Champagne is located only 145 kilometres away from the north of Paris, in the middle of a small mountain range that rises from a Cretaceous plain divided in two parts by the Marne River. The appellation Champagne includes basically the Marne and Aube departments. In total more than 34.000 hectares of vineyard, yet the strong request compel winemakers to increase the plantations. These states are placed at 100 to 150 metres above the sea level, being Aube the higher zone. Grapevines in Champagne are distributed in three sectors: the central zone, which includes Reims Mountain, Marne valley and the Côte de Blancs; about 75 kilometres away from this zone, the Aube vineyard and finally the marginal vines of Sézanne, the Arde valley, Petit Morin and Aisne.

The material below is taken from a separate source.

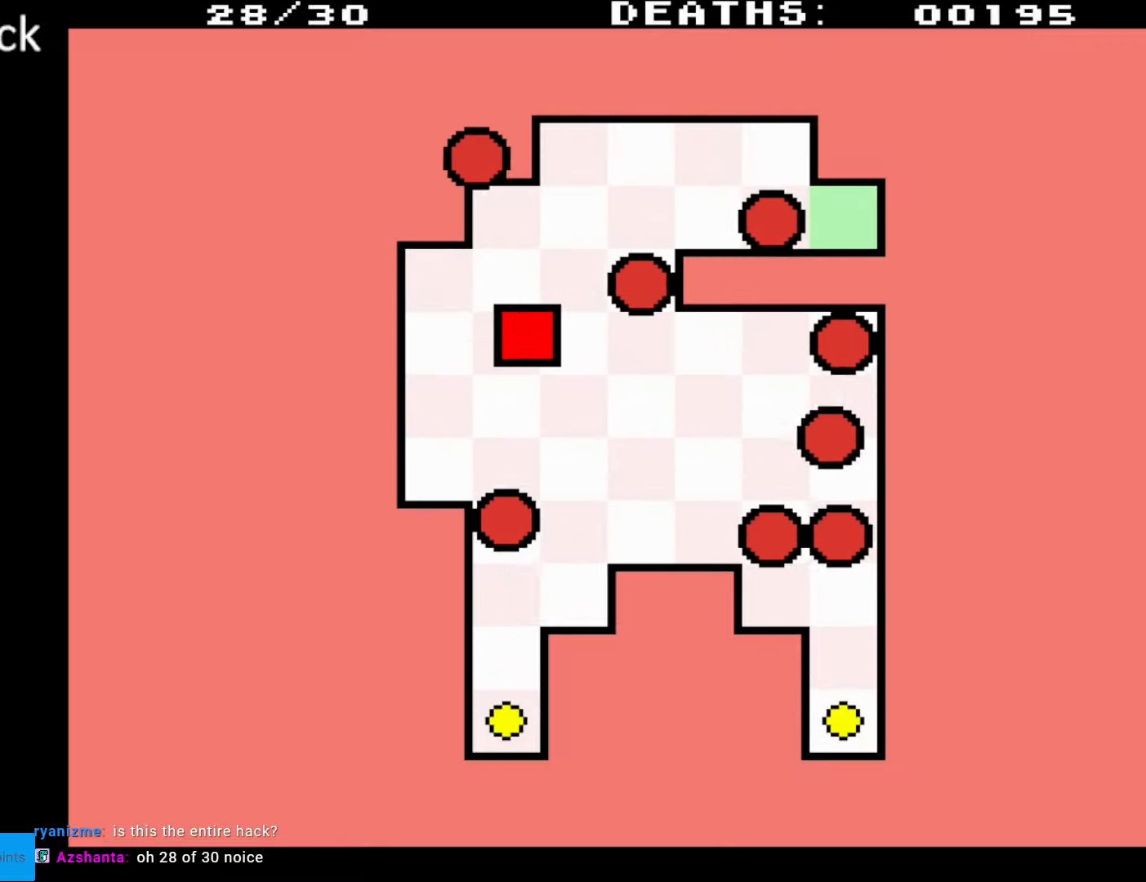
{"buttons": ["DPAD_RIGHT"], "events": [[33, "A", "down"], [33, "DPAD_RIGHT", "up"], [50, "A", "up"], [50, "DPAD_RIGHT", "down"], [117, "DPAD_DOWN", "down"], [117, "DPAD_RIGHT", "up"], [183, "DPAD_RIGHT", "down"], [250, "DPAD_DOWN", "up"]]}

The most interesting zone is the central one: Reims mountain: a forest area where the main grape grown is Pinot Noir and to a lesser extend Pinot Meunier. Pinot grapes planted in the hillsides heading north, as Verzenay and Verzy, produce base wines more acid and less strong than those from Ay, though they contribute to give an elegant finish when blended with other wines. Wines from Reims Mountain are the wine backbone. Here is where the famous red wines from AOC Coteaux Champenois are produced. The west of the Marne valley has a series of slopes heading south that receive sun, which provides maturity, roundness and aroma to the wines. The best plots here are devoted to Pinot Noir mainly and to Pinot Meunier and Chardonnay in smaller quantity. At the south of Épernay we find the Côte de Blancs where Chardonnay is the prevailing variety and the sparkling wines from Champagne blanc de blancs are produced. Cramant, Azive and Le Mesnil are the most famous villages.
The authorised varieties nowadays in AOC Champagne are: Pinot Noir, Pinot Meunier, Chardonnay as main ones and Arbane and Petit Meslier.